Judy was the only one who had ever taken the time to say goodbye and prepare me for her “replacement.” She had been my Social Worker for five years, and I genuinely loved her. I grieved hard, shedding painful tears, when she told me we wouldn’t see each other again. She placed her left arm around my shoulders and I held her right wrist in my hands. “I’m going to miss your finger seeds,” I had sobbed.
“You’re going to be okay,” she had assured me, and we held hands for the last time.
Act IV
Excerpt: File # WIS – 721127
December 14, 1982: I don’t know of other services or resources to offer. The family has had family work over the past four years with myself and [name removed] (West End Mental Health Care Team). A’s Mother has been encouraged to take Adlerian or Family Service Parenting courses and she has refused to do so. This case has been assigned to a Youth Worker, Youth Counsellor, Special Services Worker and a Big Sister, and all have expressed concern for A’s self-esteem. Dr. [name removed] (Psychiatrist) has predicted that A. will be at risk for suicide or self-abusive street behaviour if things don’t change for her at home, and he recommends placing her. This family has also been assessed by Dr. [name removed] (UBC Psychiatry) and the report indicates that A’s Mother is unwilling or unable to accept the premise that if she changes her parenting approach, A’s behaviour will change.

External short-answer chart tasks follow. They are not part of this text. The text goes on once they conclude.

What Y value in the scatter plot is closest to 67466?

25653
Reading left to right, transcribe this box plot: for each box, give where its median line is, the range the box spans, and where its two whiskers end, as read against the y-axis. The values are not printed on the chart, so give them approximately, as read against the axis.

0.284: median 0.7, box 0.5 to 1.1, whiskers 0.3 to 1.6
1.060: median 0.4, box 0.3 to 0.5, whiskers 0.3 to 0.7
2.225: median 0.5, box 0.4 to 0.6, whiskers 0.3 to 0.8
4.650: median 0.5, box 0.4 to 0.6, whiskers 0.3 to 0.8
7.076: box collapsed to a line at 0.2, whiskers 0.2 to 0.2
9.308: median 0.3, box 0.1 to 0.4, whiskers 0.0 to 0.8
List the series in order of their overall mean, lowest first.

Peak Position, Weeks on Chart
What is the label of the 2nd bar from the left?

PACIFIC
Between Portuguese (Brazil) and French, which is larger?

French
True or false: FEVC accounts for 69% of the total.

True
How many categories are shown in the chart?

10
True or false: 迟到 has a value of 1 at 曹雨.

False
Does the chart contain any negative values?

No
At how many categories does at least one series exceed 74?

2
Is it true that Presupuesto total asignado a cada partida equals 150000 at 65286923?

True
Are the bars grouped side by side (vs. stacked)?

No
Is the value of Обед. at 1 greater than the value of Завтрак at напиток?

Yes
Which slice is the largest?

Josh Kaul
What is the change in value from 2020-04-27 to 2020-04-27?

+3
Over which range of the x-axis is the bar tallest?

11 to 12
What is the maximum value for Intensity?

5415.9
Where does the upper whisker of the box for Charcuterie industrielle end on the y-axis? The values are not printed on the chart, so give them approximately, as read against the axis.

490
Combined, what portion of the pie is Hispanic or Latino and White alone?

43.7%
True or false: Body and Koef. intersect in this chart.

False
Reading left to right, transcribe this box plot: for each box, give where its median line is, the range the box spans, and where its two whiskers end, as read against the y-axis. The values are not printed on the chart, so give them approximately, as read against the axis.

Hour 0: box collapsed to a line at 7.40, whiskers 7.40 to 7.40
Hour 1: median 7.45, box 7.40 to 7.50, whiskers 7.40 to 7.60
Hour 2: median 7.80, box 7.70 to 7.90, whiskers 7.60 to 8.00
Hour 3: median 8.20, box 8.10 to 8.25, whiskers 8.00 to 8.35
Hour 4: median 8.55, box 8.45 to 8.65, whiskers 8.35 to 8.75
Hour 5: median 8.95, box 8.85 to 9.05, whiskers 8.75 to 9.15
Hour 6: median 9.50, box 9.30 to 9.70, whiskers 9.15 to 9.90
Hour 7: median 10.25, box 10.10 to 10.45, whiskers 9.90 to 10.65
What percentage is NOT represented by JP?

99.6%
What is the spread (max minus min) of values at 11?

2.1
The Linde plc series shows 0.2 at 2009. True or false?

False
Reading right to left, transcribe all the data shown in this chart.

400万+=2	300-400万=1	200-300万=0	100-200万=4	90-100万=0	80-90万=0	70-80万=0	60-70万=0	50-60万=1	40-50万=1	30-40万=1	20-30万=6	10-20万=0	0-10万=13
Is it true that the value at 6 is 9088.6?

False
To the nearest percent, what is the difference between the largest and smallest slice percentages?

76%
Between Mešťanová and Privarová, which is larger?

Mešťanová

March 14, 1983: A. has been placed in foster-care with [names removed]. Short term custody agreement for 5 months for decision making. A’s Mother is to have a complete break for one month and will then meet with [name removed] to discuss visitation and a final decision about permanent placement etc.
PLAN:
Transfer file to [name removed] , Social Worker, Office 02H
Encourage and if possible assist the Mother to make a decision about keeping/not keeping A.
Monitor A’s adjustment to her new situation. How difficult will she be? Should she remain in care long-term?
Effective April 1, 1983: File opened at 02H - assigned to [name removed].
Signed: Judy Moon, Social Worker, Office 14A
Epilogue
We’re talking about our relationships with our mothers, as adult women often do, and we’ve been reminiscing about highlights of particular note.
“Your mom wouldn’t even hold your hand during grace before meals? That’s seriously fucked up.” Shaking her head, my friend exhales a long plume of cigarette smoke. “It’s like she didn’t even love you in the eyes of God himself!”
I’m looking at my hands, clasped on the table between us. I think of finger seeds and moonlight. A smile curving my lips, I shrug and reply, “You can’t miss something that was never there.”